Depoimentos de testemunhas perante o juiz José Roberto Bezerra, da auditoria militar, e membros da promotoria do Ministério público militar e de conselheiros, confirmaram que o subtenente do Corpo de Bombeiros Alexandre de Oliveira Melo teve acesso aos autos de vistoria de cinco empreendimentos da construtora Gafisa. De acordo com o MP, de posse desses documentos, o militar fraudou os resultados e emitiu um “Habite-se” falso liberando o empreendimento para ocupação.
Segundo os depoentes, os coronéis Hilberto Figueiredo e Daniel Rosa, o subtenente Melo recebeu R$55.000,00 por Habite-se entregue à Gafisa, recebendo um total de R$275.000,00 pelos cinco laudos emitidos e os serviços de consultoria prestados à construtora. Um ato ilegal, pois o militar não pode prestar esse tipo de consultoria nem receber rendimentos.
O depoimento do gerente geral de obras da Gafisa, Daniel Arvani, disse desconhecer como o militar chegou ao posto de consultor cadastrado na empresa. “Nem sabia que ele era militar, sempre usava trajes civis quando visitava as obras”, explicou.

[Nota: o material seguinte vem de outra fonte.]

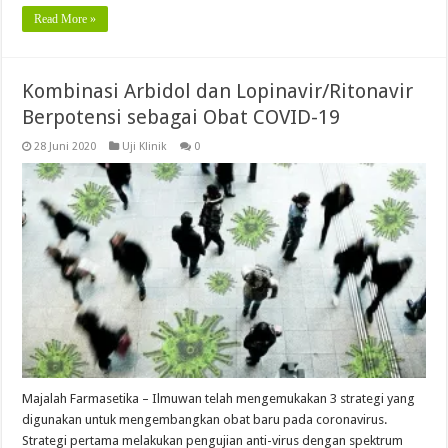
Read More »
Kombinasi Arbidol dan Lopinavir/Ritonavir
Berpotensi sebagai Obat COVID-19
28 Juni 2020
Uji Klinik
0
Majalah Farmasetika – Ilmuwan telah mengemukakan 3 strategi yang
digunakan untuk mengembangkan obat baru pada coronavirus.
Strategi pertama melakukan pengujian anti-virus dengan spektrum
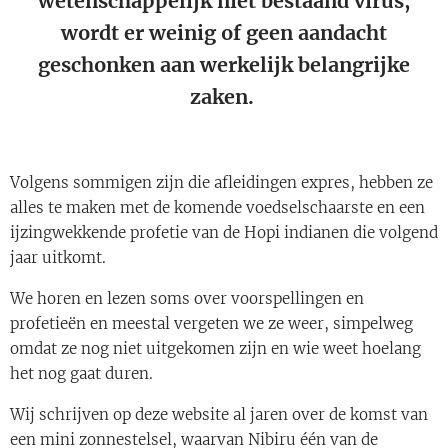
wetenschappelijk niet bestaand virus,
wordt er weinig of geen aandacht
geschonken aan werkelijk belangrijke
zaken.
Volgens sommigen zijn die afleidingen expres, hebben ze
alles te maken met de komende voedselschaarste en een
ijzingwekkende profetie van de Hopi indianen die volgend
jaar uitkomt.
We horen en lezen soms over voorspellingen en
profetieën en meestal vergeten we ze weer, simpelweg
omdat ze nog niet uitgekomen zijn en wie weet hoelang
het nog gaat duren.
Wij schrijven op deze website al jaren over de komst van
een mini zonnestelsel, waarvan Nibiru één van de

Arvani afirmou ainda que que nunca ouviu sobre facilitação para emissão de Habite-se. Mas, quando questionado sobre irregularidades apontadas pelos bombeiros que impediam a obtenção do Habite-se, o gerente revelou: “Minha equipe não foi fidedigna nas informações repassadas para mim, por isso eu acreditava que havia somente pendências documentais”.
Em nota, a Tenda esclareceu que o depoimento dado à Justiça Militar na manhã de ontem foi em decorrência do seu compromisso em colaborar com esclarecimentos dos fatos. A companhia informou ainda que está à disposição das autoridades. No dia 3 de abril, haverá nova audiência sobre o caso. Novas testemunhas citadas no processo irão depor na promotoria e auditoria militar.